Josh Tomlin showed admirable resilience and the Indians rallied back to erase an early deficit, but it was not enough Saturday night as the Twins beat the Tribe 7-4 at Progressive Field to even the series at a game apiece. The loss dropped Cleveland to 28-24, though the White Sox lost so the Indians remain 1.5 games behind in the AL Central. Meanwhile, Minnesota improved to a still league-worst 19-33.
Tomlin really struggled to find his bearings in the first inning. As a fairly soft-tossing pitch-to-contact hurler he’s prone to getting knocked around, which we saw firsthand as Denard Span, Ben Revere, and Joe Mauer led off the game with three straight singles to put the Twins on the board. Justin Morneau added another RBI base hit and Ryan Doumit loaded the bases with a walk. Trevor Plouffe delivered with a two-run double to cap the rally and put Minnesota up 4-0 before the Indians got a chance to bat.
Luckily for the Tribe, Twins starter P.J. Walters didn’t have his best stuff either. Shin-Soo Choo‘s single and Asdrubal Cabrera and Jose Lopez‘ walks loaded the bases with one out in the bottom of the first. Michael Brantley hit what looked like an inning-ending double play ball to second, but he hustled down the line and beat the throw to first as Choo crossed the plate to put Cleveland on the board.
The Indians slowly chipped away at the Twins’ lead throughout the middle innings as Cabrera singled Jason Kipnis home in the third and Lou Marson‘s groundout plated Johnny Damon in the fourth. Finally, with one out and runners at the corners in the bottom of the fifth, Brantley delivered with an RBI single to tie the score at 4-4 and knock Walters out of the game.
Unfortunately, it didn’t last long. Plouffe ripped the first pitch he saw from Tomlin into the left field bleachers in the top of the sixth and Joe Mauer took Tony Sipp deep for a two-run shot in the seventh. Meanwhile Brian Duensing, Jared Burton, Glen Perkins and Matt Capps combined to keep the Tribe’s bats silent from the fifth inning on as the Twins beat Cleveland, 7-4.
The Good: The energy at Progressive Field. Over 25,000 were in attendance Saturday night, and while that sounds unimpressive compared to the crowds who used to pack The Jake every game it’s a clear step in the right direction. And there were times when the place was rockin’. When Ron Gardenhire went out to relieve P.J. Walters of his duties in the fifth inning—well, it felt like the old days.
Josh Tomlin also had a solid start after the first inning, holding the Twins to one run on five hits from the second through the sixth—that he was able to regain his composure was a good sign. And in general, the Tribe didn’t just give up when faced with an early deficit. Always good to see that kind of fight in a team.
The Bad: Tomlin had only one real bad inning, but it was enough to taint the whole outing.

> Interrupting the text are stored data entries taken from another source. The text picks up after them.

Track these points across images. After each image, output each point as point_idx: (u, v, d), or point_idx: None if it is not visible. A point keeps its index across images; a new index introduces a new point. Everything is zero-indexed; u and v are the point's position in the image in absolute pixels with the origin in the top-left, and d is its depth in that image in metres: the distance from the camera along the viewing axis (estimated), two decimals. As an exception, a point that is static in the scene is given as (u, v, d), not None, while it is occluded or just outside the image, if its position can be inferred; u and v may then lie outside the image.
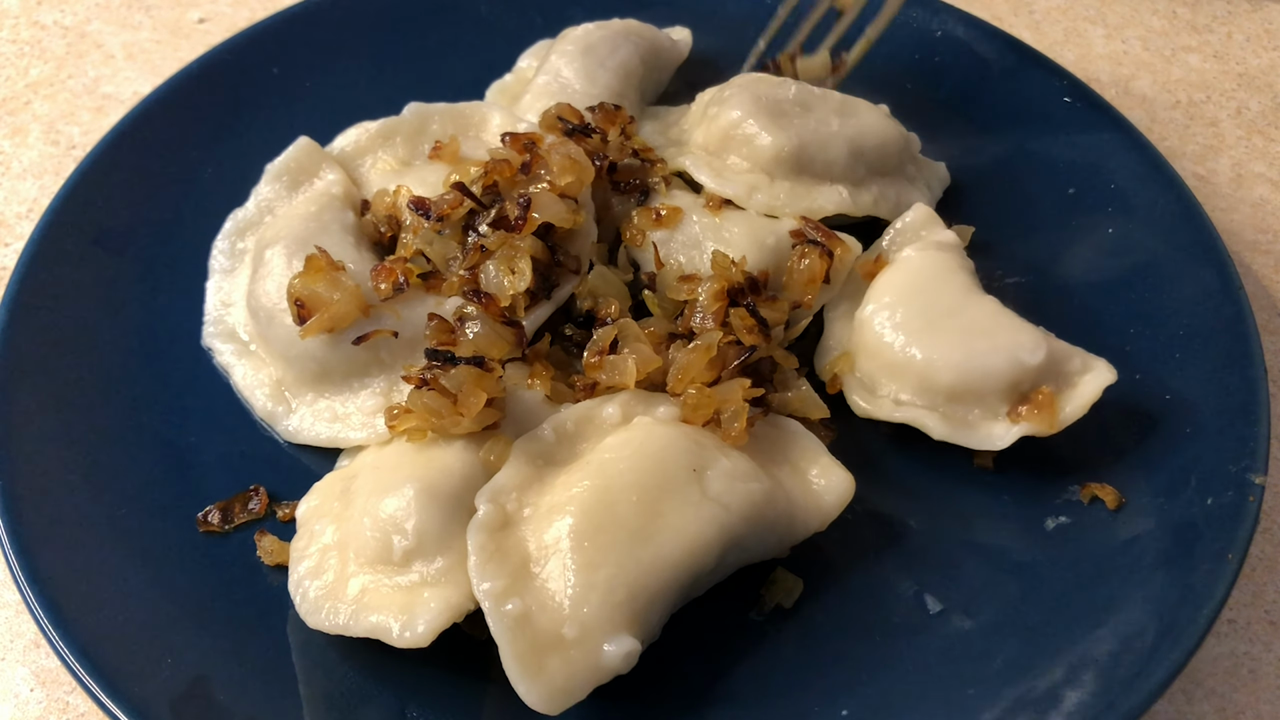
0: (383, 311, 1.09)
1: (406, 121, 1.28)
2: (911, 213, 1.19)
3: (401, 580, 0.95)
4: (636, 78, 1.32)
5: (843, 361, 1.13)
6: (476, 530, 0.94)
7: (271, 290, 1.12)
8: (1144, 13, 1.64)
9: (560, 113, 1.20)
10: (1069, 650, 0.99)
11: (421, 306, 1.09)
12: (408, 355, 1.10)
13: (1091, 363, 1.09)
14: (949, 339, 1.08)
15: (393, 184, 1.20)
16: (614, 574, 0.91)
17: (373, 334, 1.07)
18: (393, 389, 1.09)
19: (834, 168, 1.21)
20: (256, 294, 1.13)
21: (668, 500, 0.96)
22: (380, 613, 0.93)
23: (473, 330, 1.05)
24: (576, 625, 0.90)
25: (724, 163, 1.22)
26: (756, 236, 1.16)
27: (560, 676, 0.89)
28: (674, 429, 1.01)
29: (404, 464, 0.99)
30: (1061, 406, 1.06)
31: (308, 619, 0.96)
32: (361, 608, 0.94)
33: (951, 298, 1.11)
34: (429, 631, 0.91)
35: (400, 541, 0.95)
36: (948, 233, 1.18)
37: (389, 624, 0.92)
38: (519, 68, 1.40)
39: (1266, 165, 1.47)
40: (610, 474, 0.97)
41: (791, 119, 1.22)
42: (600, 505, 0.94)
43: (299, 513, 1.05)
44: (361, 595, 0.95)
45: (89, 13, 1.59)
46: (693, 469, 0.98)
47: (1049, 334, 1.10)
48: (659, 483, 0.96)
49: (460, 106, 1.30)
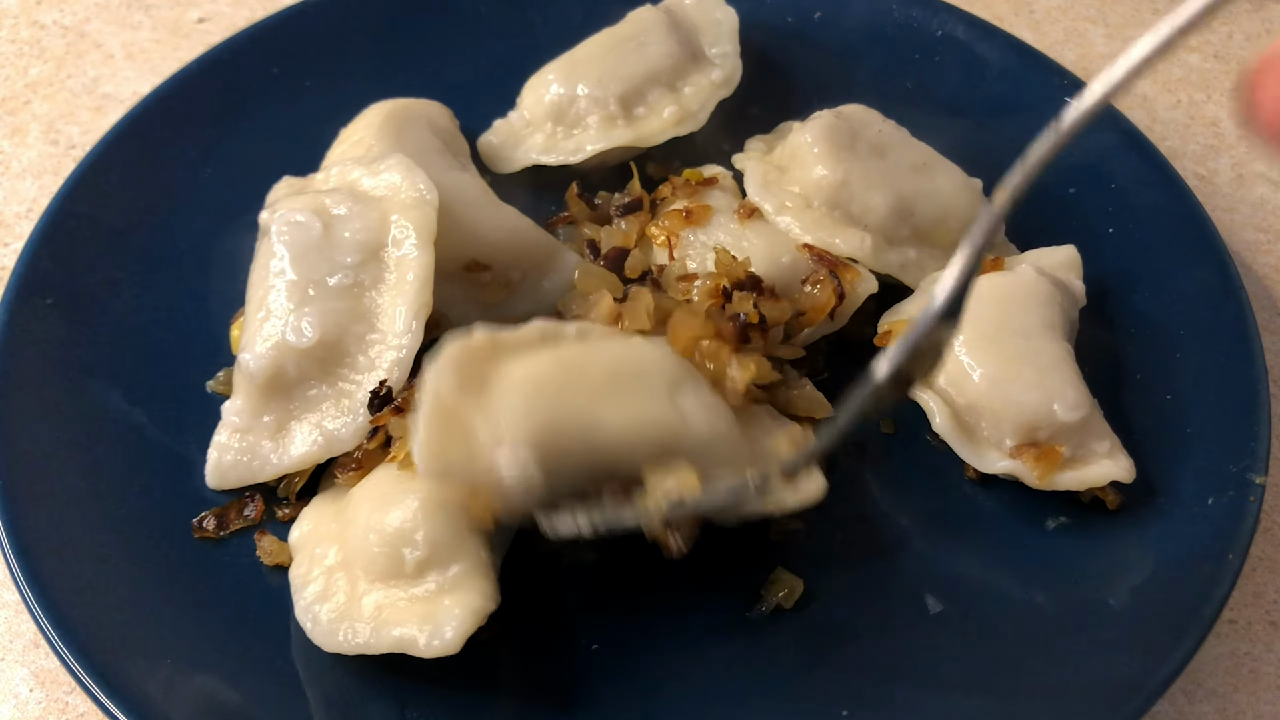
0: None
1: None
2: (1062, 250, 1.20)
3: (418, 591, 0.94)
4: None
5: (904, 326, 1.12)
6: (448, 353, 0.95)
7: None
8: (1144, 13, 1.64)
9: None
10: (1069, 650, 0.99)
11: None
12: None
13: (1117, 454, 1.07)
14: (1003, 354, 1.08)
15: None
16: (550, 415, 0.92)
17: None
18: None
19: (870, 215, 1.18)
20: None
21: (633, 390, 0.96)
22: (402, 626, 0.92)
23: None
24: (489, 427, 0.92)
25: (781, 179, 1.22)
26: (773, 252, 1.15)
27: (452, 456, 0.91)
28: (667, 348, 1.03)
29: (402, 478, 0.99)
30: (1062, 471, 1.05)
31: (324, 644, 0.95)
32: (381, 624, 0.93)
33: (1032, 325, 1.10)
34: (457, 637, 0.91)
35: (412, 553, 0.94)
36: (1077, 281, 1.17)
37: (414, 635, 0.92)
38: (522, 104, 1.35)
39: (1267, 165, 1.47)
40: (592, 351, 0.98)
41: (855, 157, 1.20)
42: (571, 365, 0.96)
43: (292, 539, 1.03)
44: (379, 612, 0.94)
45: (89, 12, 1.59)
46: (672, 383, 0.98)
47: (1098, 408, 1.09)
48: (633, 376, 0.97)
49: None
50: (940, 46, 1.41)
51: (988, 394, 1.07)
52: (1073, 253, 1.20)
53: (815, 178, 1.19)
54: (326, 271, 1.07)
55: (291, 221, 1.09)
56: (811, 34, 1.43)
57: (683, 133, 1.29)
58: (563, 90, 1.31)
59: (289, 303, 1.06)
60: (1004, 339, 1.09)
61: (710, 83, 1.33)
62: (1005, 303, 1.11)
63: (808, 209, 1.19)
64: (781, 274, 1.14)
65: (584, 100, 1.30)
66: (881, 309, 1.18)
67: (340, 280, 1.07)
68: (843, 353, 1.19)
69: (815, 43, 1.43)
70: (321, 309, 1.06)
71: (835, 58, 1.41)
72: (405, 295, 1.05)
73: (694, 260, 1.17)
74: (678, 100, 1.31)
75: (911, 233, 1.20)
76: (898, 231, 1.19)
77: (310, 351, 1.05)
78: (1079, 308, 1.17)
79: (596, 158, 1.30)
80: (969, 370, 1.08)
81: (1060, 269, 1.19)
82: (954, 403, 1.09)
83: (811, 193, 1.19)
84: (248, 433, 1.07)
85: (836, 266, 1.14)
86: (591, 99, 1.30)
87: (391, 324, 1.06)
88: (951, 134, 1.31)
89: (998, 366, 1.07)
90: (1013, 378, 1.07)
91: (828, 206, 1.19)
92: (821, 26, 1.43)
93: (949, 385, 1.09)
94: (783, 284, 1.14)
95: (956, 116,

His line for the day: five runs (all earned) on 10 hits with a walk and three strikeouts in six innings pitched. Even a weak-hitting team like the Twins will jump on hittable pitches when the guy on the mound doesn’t hit his spots, and that’s exactly what happened Saturday night.
Meanwhile, the Indians seemed to have squandered all their fight in the first few innings. They went 1-for-15 with six strikeouts after P.J. Walters came out. This was a winnable game until the end, but watching the final few frames felt more like a blowout on getaway day.
The “Huh?”: Once again, Jose Lopez was hitting fourth and playing DH. The cleanup spot is universally acknowledged as one of the most important places in the lineup, and the designated hitter’s only job is to hit, yet the Indians have been filling both spots with a man who entered Saturday with an OBP under .300 and an OPS below .700. Meanwhile, Shelley Duncan sat unused on the bench until his pinch-hit single in the ninth (which, by the way, was the Indians’ only hit after the fifth inning) and the clearly superior Matt LaPorta was left in Triple-A.
On a lighter note, the postgame fireworks show was supposedly choreographed to a medley of country music, yet with few exceptions most of the display seemed to be completely unrelated to the music in the background. The giant pyrotechnics were awesome in their own right—they didn’t need the ill-fitting pretext.
Interesting Tidbit: Tomlin allowed only one free pass Saturday night—the first time he’d given up an odd number of walks since April 9 (his first start of the season).